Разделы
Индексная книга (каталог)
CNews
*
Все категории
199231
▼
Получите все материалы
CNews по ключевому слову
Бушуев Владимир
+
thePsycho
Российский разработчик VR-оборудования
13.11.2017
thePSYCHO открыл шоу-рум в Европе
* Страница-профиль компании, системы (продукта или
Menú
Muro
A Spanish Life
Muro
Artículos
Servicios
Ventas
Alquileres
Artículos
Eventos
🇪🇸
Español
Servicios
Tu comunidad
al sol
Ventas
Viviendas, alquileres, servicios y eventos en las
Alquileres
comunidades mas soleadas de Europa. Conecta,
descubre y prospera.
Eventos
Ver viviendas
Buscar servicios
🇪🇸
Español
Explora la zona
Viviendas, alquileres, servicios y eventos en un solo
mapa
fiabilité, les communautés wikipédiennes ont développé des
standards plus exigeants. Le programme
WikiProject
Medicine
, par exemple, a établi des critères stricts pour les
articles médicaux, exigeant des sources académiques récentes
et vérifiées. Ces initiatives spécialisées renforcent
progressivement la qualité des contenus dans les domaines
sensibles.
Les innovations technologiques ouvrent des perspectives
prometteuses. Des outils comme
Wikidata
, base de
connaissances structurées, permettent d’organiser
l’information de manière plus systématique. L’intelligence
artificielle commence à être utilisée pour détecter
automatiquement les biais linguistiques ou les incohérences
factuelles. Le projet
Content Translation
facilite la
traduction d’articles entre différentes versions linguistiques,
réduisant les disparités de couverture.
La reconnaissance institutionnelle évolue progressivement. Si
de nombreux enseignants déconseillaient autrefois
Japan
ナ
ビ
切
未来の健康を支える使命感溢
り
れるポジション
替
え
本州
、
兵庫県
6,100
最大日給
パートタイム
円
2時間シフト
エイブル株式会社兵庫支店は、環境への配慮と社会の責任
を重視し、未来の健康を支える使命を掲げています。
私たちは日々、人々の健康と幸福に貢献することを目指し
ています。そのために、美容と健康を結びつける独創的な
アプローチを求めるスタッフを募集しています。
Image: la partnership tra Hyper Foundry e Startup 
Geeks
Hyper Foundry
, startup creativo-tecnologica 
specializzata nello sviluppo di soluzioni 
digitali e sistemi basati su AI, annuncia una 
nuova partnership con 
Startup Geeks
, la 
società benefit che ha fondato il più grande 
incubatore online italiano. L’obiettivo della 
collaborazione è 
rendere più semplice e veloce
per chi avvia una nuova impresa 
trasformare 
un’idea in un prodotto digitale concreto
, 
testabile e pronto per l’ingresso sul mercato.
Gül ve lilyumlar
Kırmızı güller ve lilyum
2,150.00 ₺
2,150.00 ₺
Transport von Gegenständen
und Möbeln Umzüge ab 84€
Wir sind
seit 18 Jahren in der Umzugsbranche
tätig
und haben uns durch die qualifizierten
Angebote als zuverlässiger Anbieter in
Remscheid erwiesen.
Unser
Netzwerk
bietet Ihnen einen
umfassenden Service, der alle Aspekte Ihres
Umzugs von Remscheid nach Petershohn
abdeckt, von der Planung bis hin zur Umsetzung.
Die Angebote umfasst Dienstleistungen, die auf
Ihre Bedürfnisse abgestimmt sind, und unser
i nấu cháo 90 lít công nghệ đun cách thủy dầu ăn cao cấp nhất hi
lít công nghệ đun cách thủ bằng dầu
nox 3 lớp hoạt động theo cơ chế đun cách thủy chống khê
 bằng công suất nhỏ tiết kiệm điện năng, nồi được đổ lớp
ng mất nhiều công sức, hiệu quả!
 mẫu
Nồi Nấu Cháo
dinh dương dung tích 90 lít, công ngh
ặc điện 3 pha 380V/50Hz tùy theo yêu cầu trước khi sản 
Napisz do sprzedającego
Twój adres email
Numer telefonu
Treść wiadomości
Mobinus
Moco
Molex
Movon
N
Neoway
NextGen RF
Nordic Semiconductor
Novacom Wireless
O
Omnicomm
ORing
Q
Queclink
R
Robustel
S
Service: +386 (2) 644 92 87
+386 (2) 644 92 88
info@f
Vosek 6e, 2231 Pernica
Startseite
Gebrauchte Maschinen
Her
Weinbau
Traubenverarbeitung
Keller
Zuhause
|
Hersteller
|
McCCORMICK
■ ■ ■ ■ ■ ■ ■
Description of the task: Transcribe every record above exactly as written.

Answer box:
Разделы
Индексная книга (каталог)
CNews
*
Все категории
199231
▼
Получите все материалы
CNews по ключевому слову
Бушуев Владимир
+
thePsycho
Российский разработчик VR-оборудования
13.11.2017
thePSYCHO открыл шоу-рум в Европе
* Страница-профиль компании, системы (продукта или
Menú
Muro
A Spanish Life
Muro
Artículos
Servicios
Ventas
Alquileres
Artículos
Eventos
🇪🇸
Español
Servicios
Tu comunidad
al sol
Ventas
Viviendas, alquileres, servicios y eventos en las
Alquileres
comunidades mas soleadas de Europa. Conecta,
descubre y prospera.
Eventos
Ver viviendas
Buscar servicios
🇪🇸
Español
Explora la zona
Viviendas, alquileres, servicios y eventos en un solo
mapa
fiabilité, les communautés wikipédiennes ont développé des
standards plus exigeants. Le programme
WikiProject
Medicine
, par exemple, a établi des critères stricts pour les
articles médicaux, exigeant des sources académiques récentes
et vérifiées. Ces initiatives spécialisées renforcent
progressivement la qualité des contenus dans les domaines
sensibles.
Les innovations technologiques ouvrent des perspectives
prometteuses. Des outils comme
Wikidata
, base de
connaissances structurées, permettent d’organiser
l’information de manière plus systématique. L’intelligence
artificielle commence à être utilisée pour détecter
automatiquement les biais linguistiques ou les incohérences
factuelles. Le projet
Content Translation
facilite la
traduction d’articles entre différentes versions linguistiques,
réduisant les disparités de couverture.
La reconnaissance institutionnelle évolue progressivement. Si
de nombreux enseignants déconseillaient autrefois
Japan
ナ
ビ
切
未来の健康を支える使命感溢
り
れるポジション
替
え
本州
、
兵庫県
6,100
最大日給
パートタイム
円
2時間シフト
エイブル株式会社兵庫支店は、環境への配慮と社会の責任
を重視し、未来の健康を支える使命を掲げています。
私たちは日々、人々の健康と幸福に貢献することを目指し
ています。そのために、美容と健康を結びつける独創的な
アプローチを求めるスタッフを募集しています。
Image: la partnership tra Hyper Foundry e Startup 
Geeks
Hyper Foundry
, startup creativo-tecnologica 
specializzata nello sviluppo di soluzioni 
digitali e sistemi basati su AI, annuncia una 
nuova partnership con 
Startup Geeks
, la 
società benefit che ha fondato il più grande 
incubatore online italiano. L’obiettivo della 
collaborazione è 
rendere più semplice e veloce
per chi avvia una nuova impresa 
trasformare 
un’idea in un prodotto digitale concreto
, 
testabile e pronto per l’ingresso sul mercato.
Gül ve lilyumlar
Kırmızı güller ve lilyum
2,150.00 ₺
2,150.00 ₺
Transport von Gegenständen
und Möbeln Umzüge ab 84€
Wir sind
seit 18 Jahren in der Umzugsbranche
tätig
und haben uns durch die qualifizierten
Angebote als zuverlässiger Anbieter in
Remscheid erwiesen.
Unser
Netzwerk
bietet Ihnen einen
umfassenden Service, der alle Aspekte Ihres
Umzugs von Remscheid nach Petershohn
abdeckt, von der Planung bis hin zur Umsetzung.
Die Angebote umfasst Dienstleistungen, die auf
Ihre Bedürfnisse abgestimmt sind, und unser
i nấu cháo 90 lít công nghệ đun cách thủy dầu ăn cao cấp nhất hi
lít công nghệ đun cách thủ bằng dầu
nox 3 lớp hoạt động theo cơ chế đun cách thủy chống khê
 bằng công suất nhỏ tiết kiệm điện năng, nồi được đổ lớp
ng mất nhiều công sức, hiệu quả!
 mẫu
Nồi Nấu Cháo
dinh dương dung tích 90 lít, công ngh
ặc điện 3 pha 380V/50Hz tùy theo yêu cầu trước khi sản 
Napisz do sprzedającego
Twój adres email
Numer telefonu
Treść wiadomości
Mobinus
Moco
Molex
Movon
N
Neoway
NextGen RF
Nordic Semiconductor
Novacom Wireless
O
Omnicomm
ORing
Q
Queclink
R
Robustel
S
Service: +386 (2) 644 92 87
+386 (2) 644 92 88
info@f
Vosek 6e, 2231 Pernica
Startseite
Gebrauchte Maschinen
Her
Weinbau
Traubenverarbeitung
Keller
Zuhause
|
Hersteller
|
McCCORMICK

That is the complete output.